=== LISTED ENTRIES ===
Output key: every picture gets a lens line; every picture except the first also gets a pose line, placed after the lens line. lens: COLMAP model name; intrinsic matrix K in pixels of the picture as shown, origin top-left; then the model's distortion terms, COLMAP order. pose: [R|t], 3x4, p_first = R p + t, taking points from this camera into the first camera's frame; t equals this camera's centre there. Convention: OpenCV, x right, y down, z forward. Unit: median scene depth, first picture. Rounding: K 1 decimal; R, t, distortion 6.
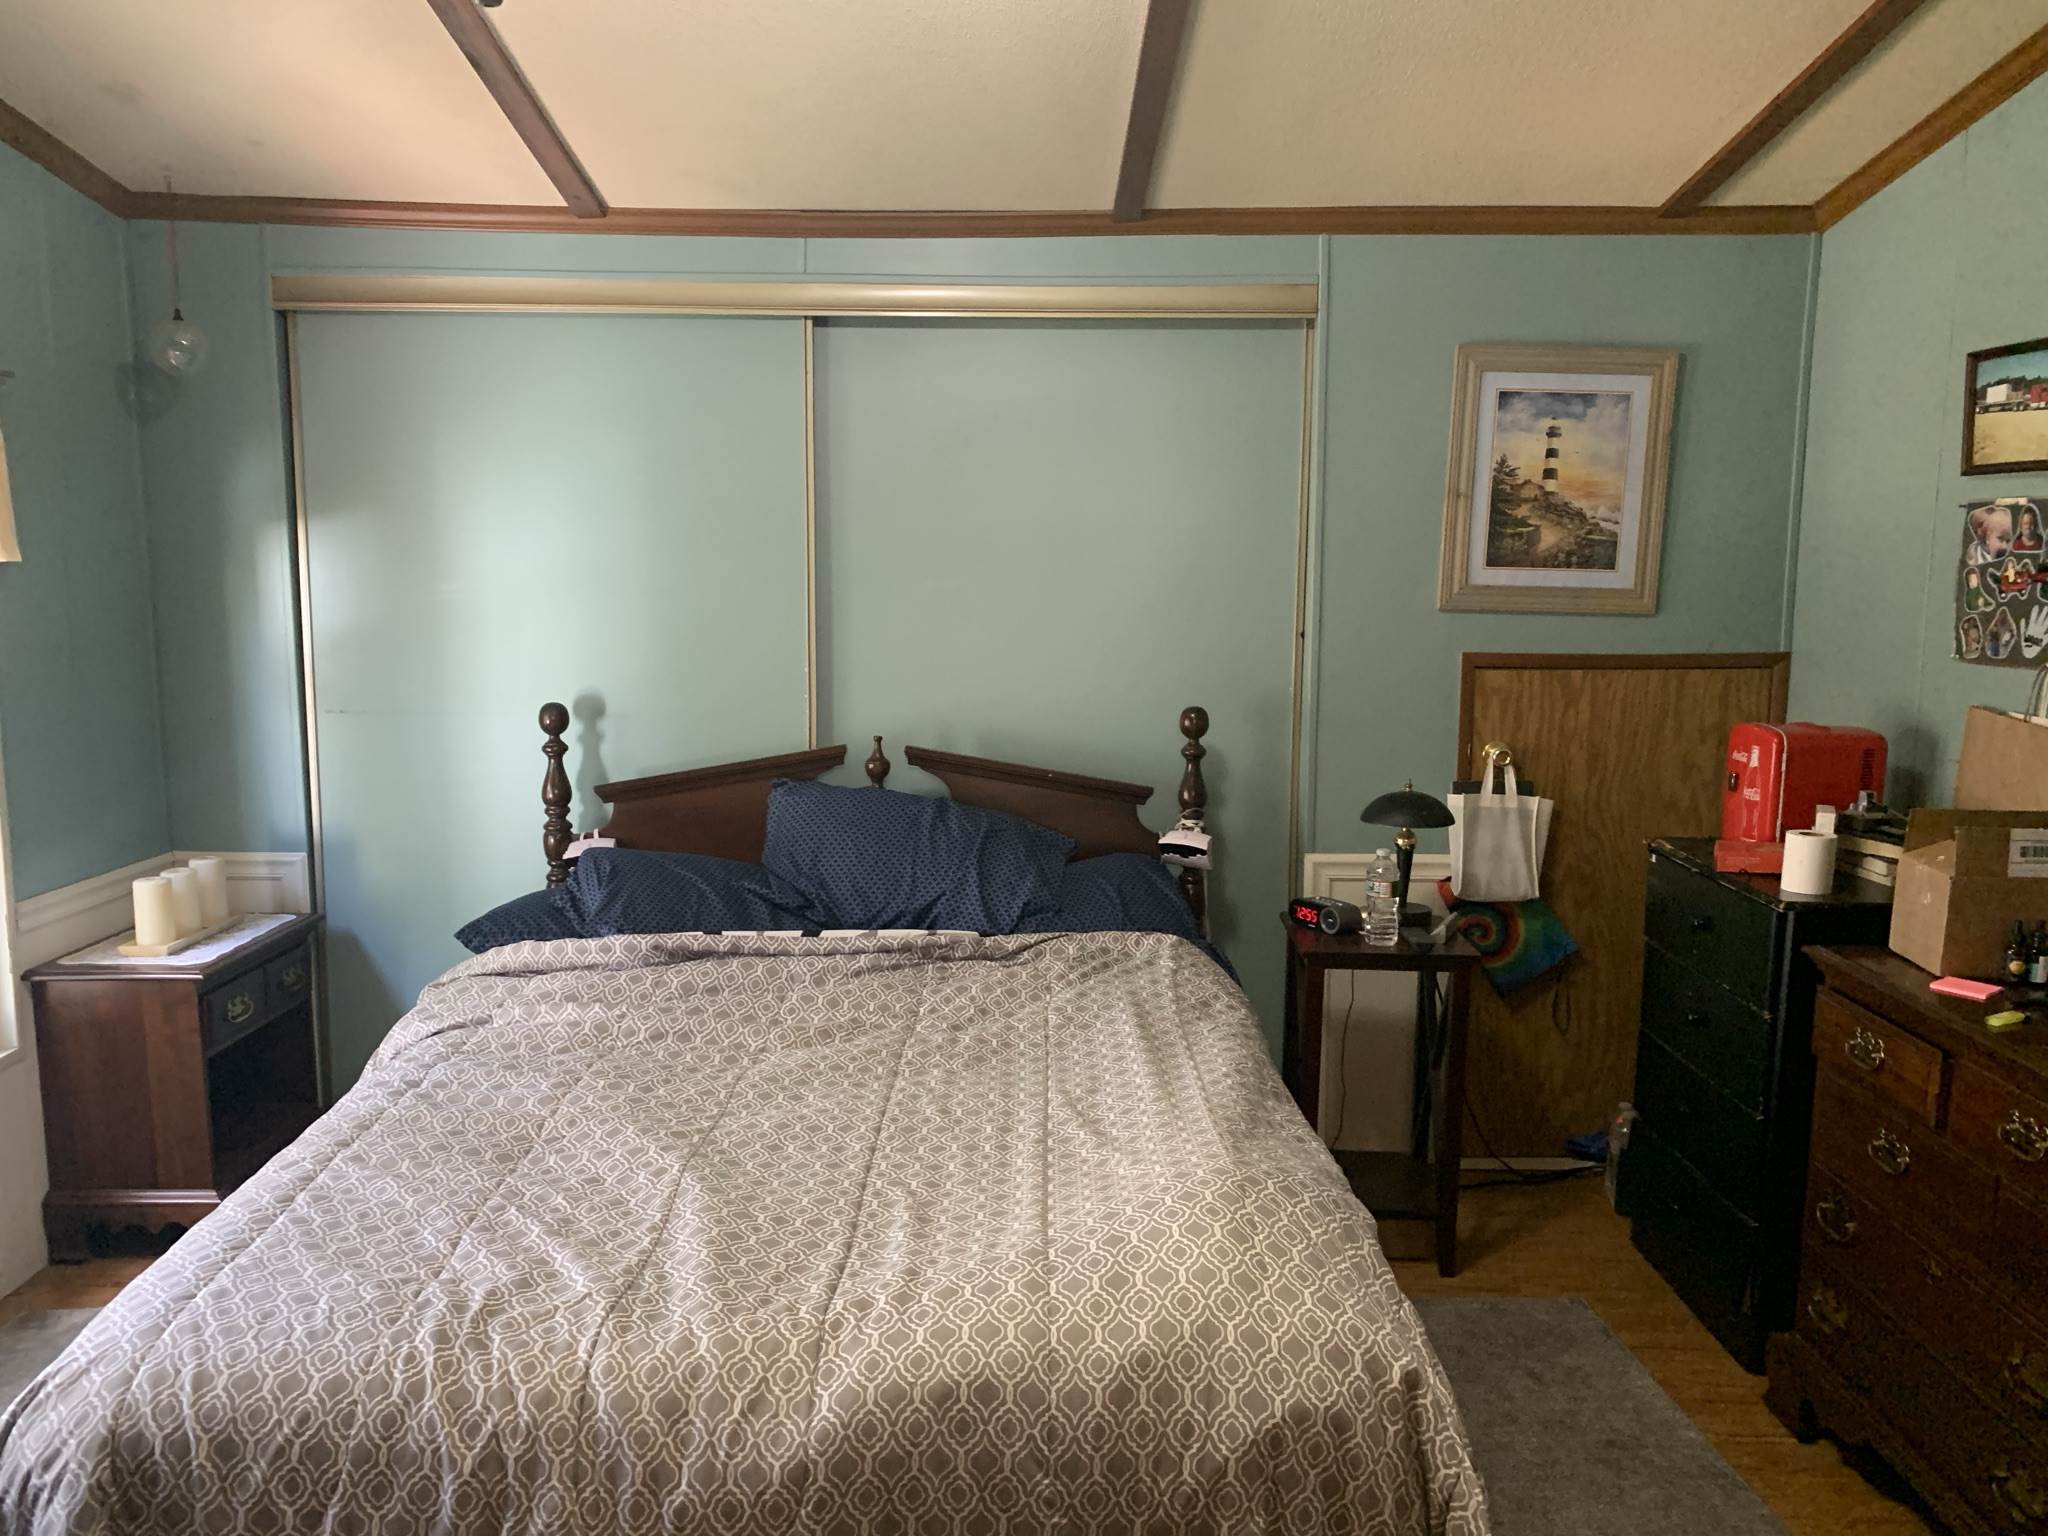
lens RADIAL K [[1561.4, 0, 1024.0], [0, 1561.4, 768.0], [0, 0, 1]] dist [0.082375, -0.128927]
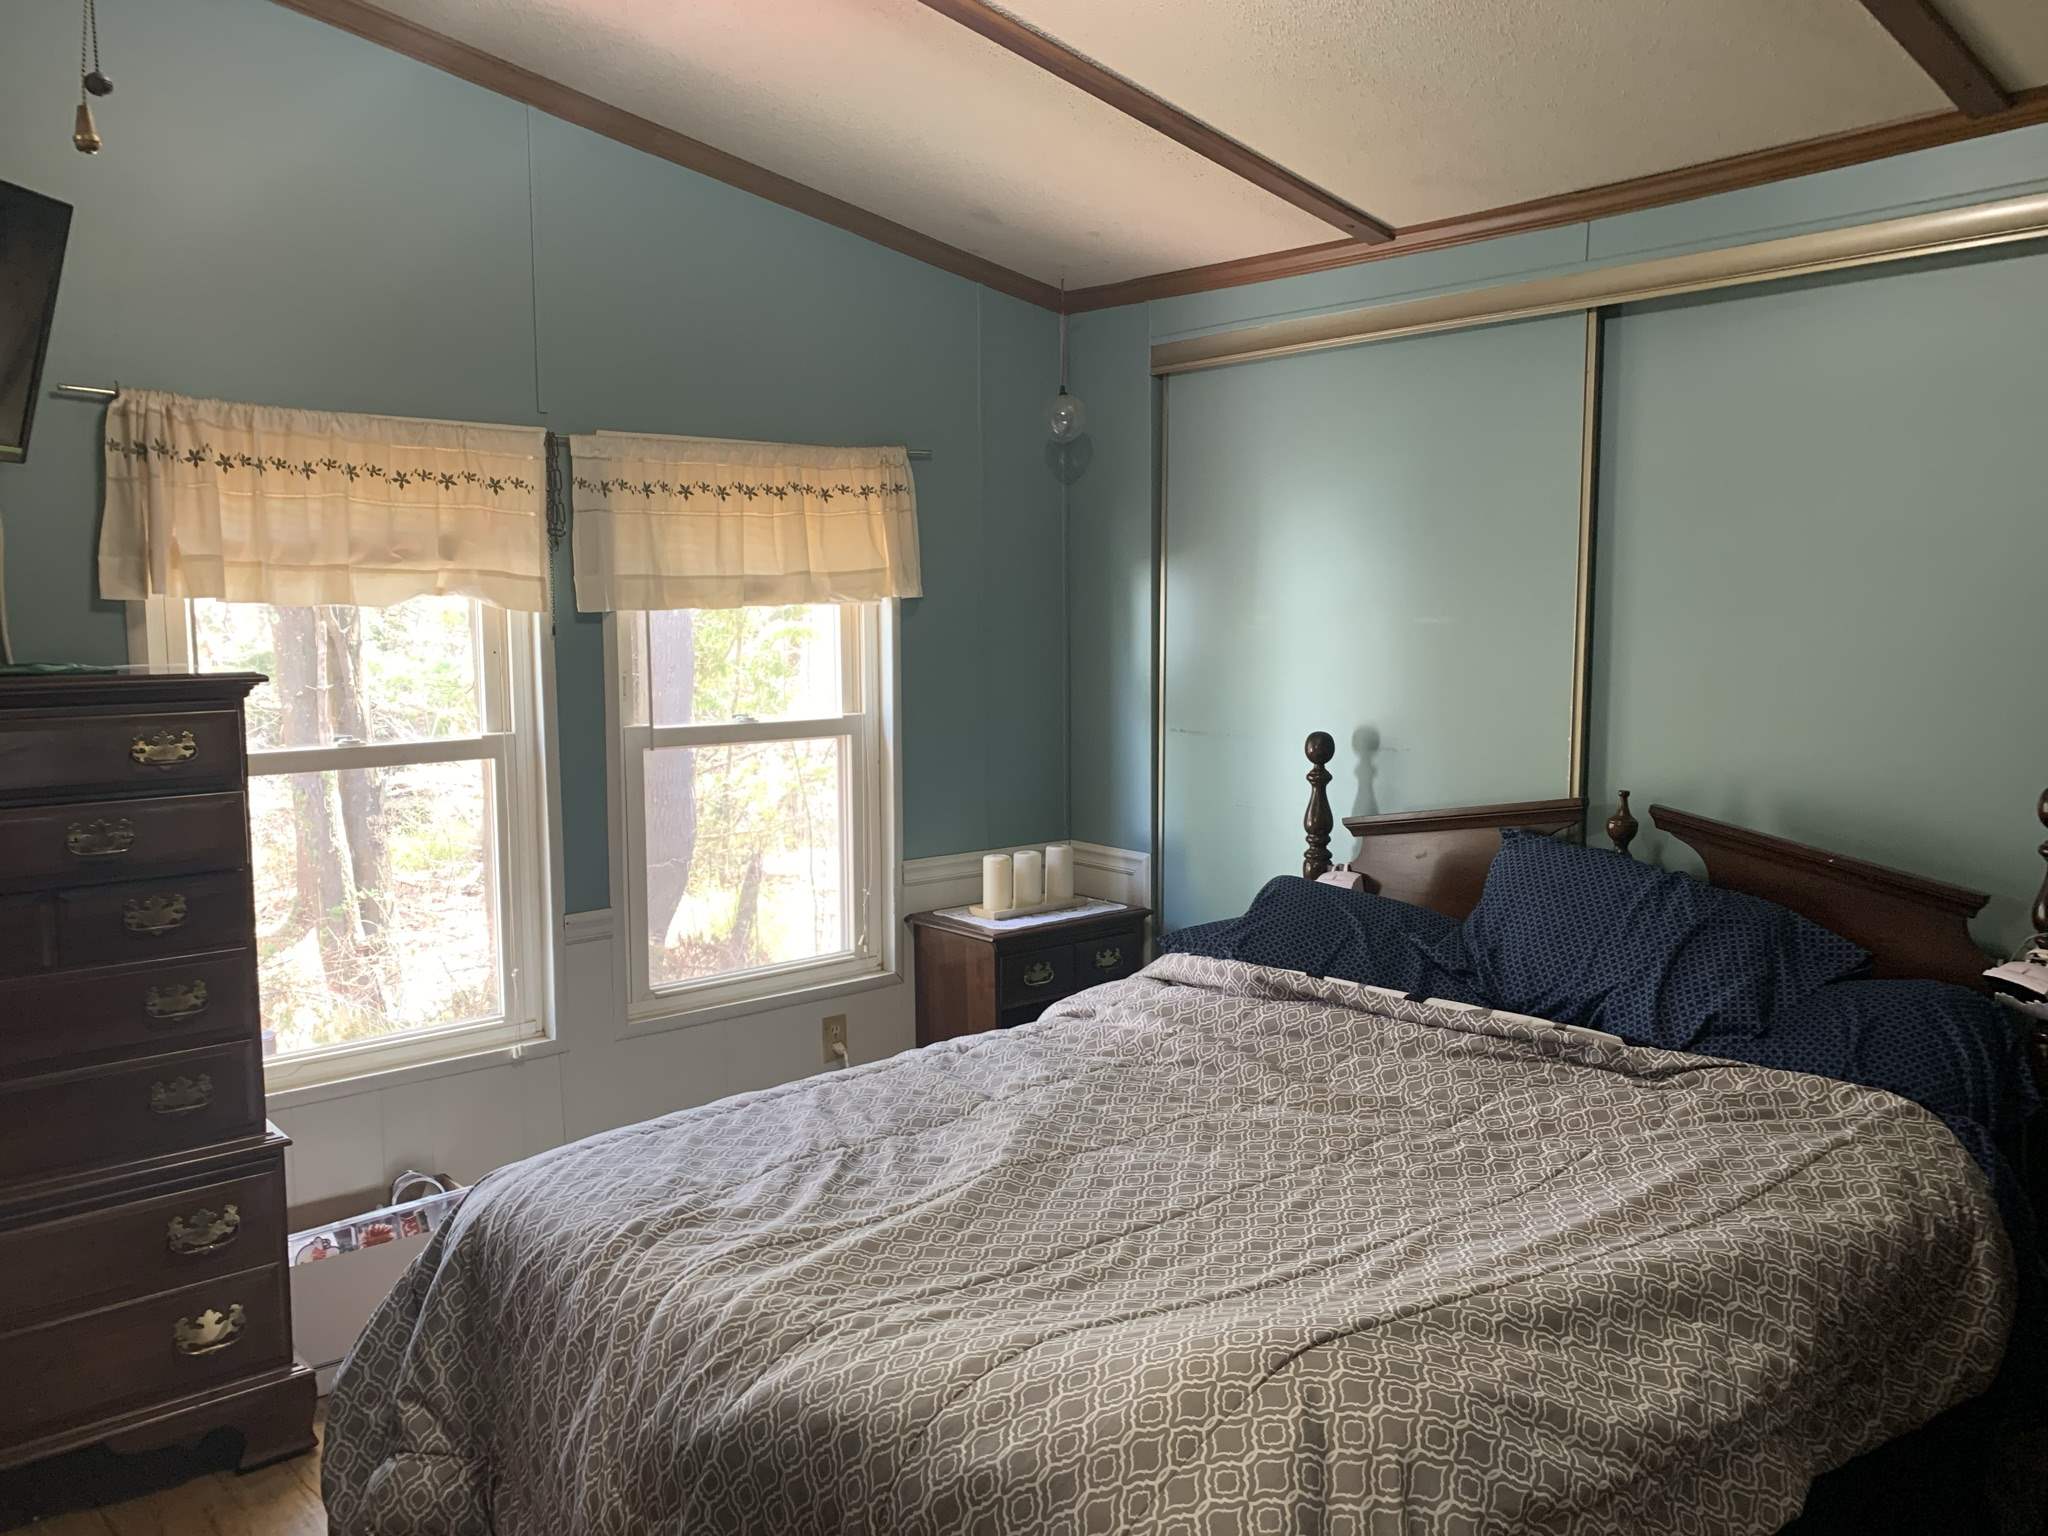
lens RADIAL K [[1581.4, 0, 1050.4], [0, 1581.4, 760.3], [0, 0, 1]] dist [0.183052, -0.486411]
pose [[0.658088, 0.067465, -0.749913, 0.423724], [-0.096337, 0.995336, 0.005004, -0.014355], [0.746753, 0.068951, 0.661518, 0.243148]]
===
=== LISTED ENTRIES ===
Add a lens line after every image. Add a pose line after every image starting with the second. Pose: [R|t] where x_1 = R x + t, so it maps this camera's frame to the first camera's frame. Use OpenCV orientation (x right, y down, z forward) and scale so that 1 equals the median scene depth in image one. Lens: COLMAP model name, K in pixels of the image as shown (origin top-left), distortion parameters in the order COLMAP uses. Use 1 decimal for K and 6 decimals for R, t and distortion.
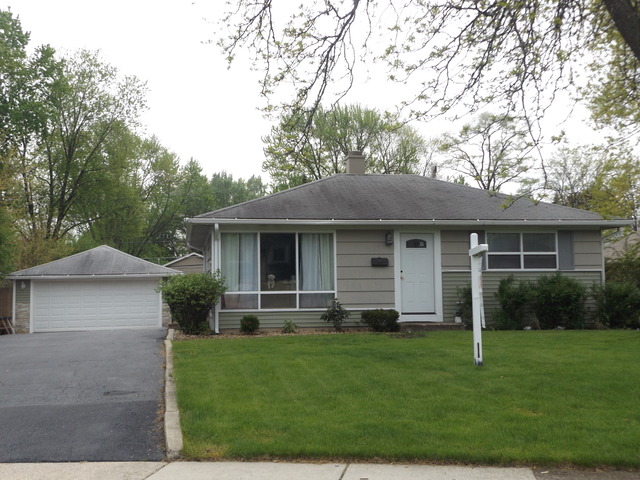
===
• _REQUIREMENT_:
Repeat the entries from the line containing "Output key: every" up to and including the line containing "dist [0.183052, -0.486411]", omitting the pictures from your answer.

• _ANSWER SECTION_:
Output key: every picture gets a lens line; every picture except the first also gets a pose line, placed after the lens line. lens: COLMAP model name; intrinsic matrix K in pixels of the picture as shown, origin top-left; then the model's distortion terms, COLMAP order. pose: [R|t], 3x4, p_first = R p + t, taking points from this camera into the first camera's frame; t equals this camera's centre there. Convention: OpenCV, x right, y down, z forward. Unit: median scene depth, first picture. Rounding: K 1 decimal; R, t, distortion 6.
lens RADIAL K [[1561.4, 0, 1024.0], [0, 1561.4, 768.0], [0, 0, 1]] dist [0.082375, -0.128927]
lens RADIAL K [[1581.4, 0, 1050.4], [0, 1581.4, 760.3], [0, 0, 1]] dist [0.183052, -0.486411]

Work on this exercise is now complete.